Official and Confidential_ The Secret Life of J. Edgar Hoover - Anthony Summers [134]
Other information suggests Meyer Lansky obtained hard proof of Edgar’s homosexuality and used it to neutralize the FBI as a threat to his own operations. The first hint came from Irving ‘Ash’ Resnick, the Nevada representative of the Patriarca family from New England, and an original ownerbuilder of Caesars Palace in Las Vegas. As a high-level mob courier, he traveled extensively. In Miami Beach, his Christmas destination in the fifties, he stayed at the Gulfstream, in a bungalow next to one used by Edgar and Clyde. ‘I’d sit with him on the beach every day,’ Resnick remembered. ‘We were friendly.’
In 1971, Resnick and an associate talked with the writer Pete Hamill in the Galeria Bar at Caesars Palace. They spoke of Meyer Lansky as a genius, the man who ‘put everything together’ – and as the man who ‘nailed J. Edgar Hoover.’ ‘When I asked what they meant,’ Hamill recalled, ‘they told me Lansky had some pictures – pictures of Hoover in some kind of gay situation with Clyde Tolson. Lansky was the guy who controlled the pictures, and he had made his deal with Hoover – to lay off. That was the reason, they said, that for a long time they had nothing to fear from the FBI.’6
Seymour Pollack, the criminal who saw Edgar and Clyde holding hands at the races, knew both Resnick and Lansky well. When Lansky’s daughter had marital problems, it was Pollack who dealt with her husband. He and Lansky went back to the old days in pre-revolutionary Cuba, when Havana was as important to the syndicate as Las Vegas. ‘Meyer,’ said Pollack, ‘was closemouthed. I don’t think he even discussed the details of the Hoover thing with his brother. But Ash was absolutely right. Lansky had more than information on Hoover. He had page, chapter and verse. One night, when we were sitting around in his apartment at the Rosita de Hornedo, we were talking about Hoover, and Meyer laughed and said, “I fixed that son of a bitch, didn’t I?”’ Lansky’s fix, according to Pollack, also involved bribery – not of Edgar himself, but men close to him.

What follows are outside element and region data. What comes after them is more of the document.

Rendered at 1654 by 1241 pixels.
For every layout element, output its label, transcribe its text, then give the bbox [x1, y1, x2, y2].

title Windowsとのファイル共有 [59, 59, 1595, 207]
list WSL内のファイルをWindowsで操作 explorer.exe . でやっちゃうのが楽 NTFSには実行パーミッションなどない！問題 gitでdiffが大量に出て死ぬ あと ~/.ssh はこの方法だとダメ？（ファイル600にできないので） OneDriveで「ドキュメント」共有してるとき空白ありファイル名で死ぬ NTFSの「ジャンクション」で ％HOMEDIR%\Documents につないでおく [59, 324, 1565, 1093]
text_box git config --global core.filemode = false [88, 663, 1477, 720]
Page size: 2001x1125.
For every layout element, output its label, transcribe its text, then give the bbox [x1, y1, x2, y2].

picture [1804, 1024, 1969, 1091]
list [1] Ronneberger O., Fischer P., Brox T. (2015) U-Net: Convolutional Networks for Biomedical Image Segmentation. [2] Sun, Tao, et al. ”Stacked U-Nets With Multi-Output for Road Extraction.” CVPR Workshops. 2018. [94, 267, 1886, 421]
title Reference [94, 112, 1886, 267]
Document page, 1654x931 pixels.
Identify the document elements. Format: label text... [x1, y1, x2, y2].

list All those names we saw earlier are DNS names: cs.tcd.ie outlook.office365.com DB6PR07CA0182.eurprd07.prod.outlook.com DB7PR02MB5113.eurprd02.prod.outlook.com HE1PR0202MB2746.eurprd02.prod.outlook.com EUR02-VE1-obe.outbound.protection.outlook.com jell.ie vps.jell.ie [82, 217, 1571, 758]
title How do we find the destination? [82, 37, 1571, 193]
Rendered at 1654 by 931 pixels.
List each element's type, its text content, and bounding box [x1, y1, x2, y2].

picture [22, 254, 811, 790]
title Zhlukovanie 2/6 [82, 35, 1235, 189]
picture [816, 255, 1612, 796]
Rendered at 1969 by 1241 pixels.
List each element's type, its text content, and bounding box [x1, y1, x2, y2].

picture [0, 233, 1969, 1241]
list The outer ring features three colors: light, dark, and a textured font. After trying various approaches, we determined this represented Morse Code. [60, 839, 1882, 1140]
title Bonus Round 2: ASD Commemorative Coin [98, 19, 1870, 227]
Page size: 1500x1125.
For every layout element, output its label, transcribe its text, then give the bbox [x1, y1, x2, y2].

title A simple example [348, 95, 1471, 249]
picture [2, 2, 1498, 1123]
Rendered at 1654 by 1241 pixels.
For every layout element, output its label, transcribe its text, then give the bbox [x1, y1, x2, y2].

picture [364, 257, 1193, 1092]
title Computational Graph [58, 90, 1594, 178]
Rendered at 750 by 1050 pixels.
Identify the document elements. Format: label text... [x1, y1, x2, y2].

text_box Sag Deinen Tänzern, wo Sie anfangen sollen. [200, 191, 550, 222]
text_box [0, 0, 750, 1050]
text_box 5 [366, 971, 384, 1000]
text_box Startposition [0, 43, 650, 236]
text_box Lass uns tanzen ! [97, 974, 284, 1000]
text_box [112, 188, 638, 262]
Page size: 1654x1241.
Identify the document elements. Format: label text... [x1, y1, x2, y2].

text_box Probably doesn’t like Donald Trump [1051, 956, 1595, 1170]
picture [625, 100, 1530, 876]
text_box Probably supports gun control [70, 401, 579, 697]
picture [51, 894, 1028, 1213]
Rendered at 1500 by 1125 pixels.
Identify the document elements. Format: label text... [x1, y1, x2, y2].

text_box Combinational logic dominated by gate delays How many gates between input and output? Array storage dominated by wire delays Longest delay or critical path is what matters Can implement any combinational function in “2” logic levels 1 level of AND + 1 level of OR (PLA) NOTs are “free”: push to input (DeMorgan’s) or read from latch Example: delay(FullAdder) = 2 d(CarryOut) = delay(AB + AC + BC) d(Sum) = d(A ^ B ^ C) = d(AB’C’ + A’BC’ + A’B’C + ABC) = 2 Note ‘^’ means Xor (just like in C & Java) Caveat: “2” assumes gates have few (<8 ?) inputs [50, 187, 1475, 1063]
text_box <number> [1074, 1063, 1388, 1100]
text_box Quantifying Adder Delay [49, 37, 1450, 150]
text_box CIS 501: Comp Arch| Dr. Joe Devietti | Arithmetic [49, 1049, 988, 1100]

Lansky and Edgar frequented the same watering holes in Florida. Staff at Gatti’s restaurant in Miami Beach recall that the mobster would sometimes be in the restaurant, at another table, at the same time as Edgar and Clyde. One evening in the late sixties, they were seated at adjoining tables. ‘But they just looked at one another,’ recalled Edidio Crolla, the captain at Gatti’s. ‘They never talked, not here.’
If Edgar’s eyes met Lansky’s, though, there was surely an involuntary flicker of fear. ‘The homosexual thing,’ said Pollack, ‘was Hoover’s Achilles’ heel. Meyer found it, and it was like he pulled strings with Hoover. He never bothered any of Meyer’s people … Let me go way back. The time Nevada opened up, Bugsy Siegel opened the Flamingo. I understand Hoover helped get the okay for him to do it. Meyer Lansky was one of the partners. Hoover knew who the guys were that whacked Bugsy Siegel, but nothing was done.’ (Siegel was killed, reportedly on Lansky’s orders, in 1947.)
According to Pollack, Lansky and Edgar cooperated in the mid-fifties, when Las Vegas casino operator Wilbur Clark moved to Cuba. ‘Meyer brought Clark down to Havana,’ Pollack said. ‘I was against him coming. But I understand Hoover asked Meyer to bring Clark down. He owed Clark something. I don’t know what … There was no serious pressure on Meyer until the Kennedys came in. And even then Hoover never hurt Meyer’s people, not for a long time.’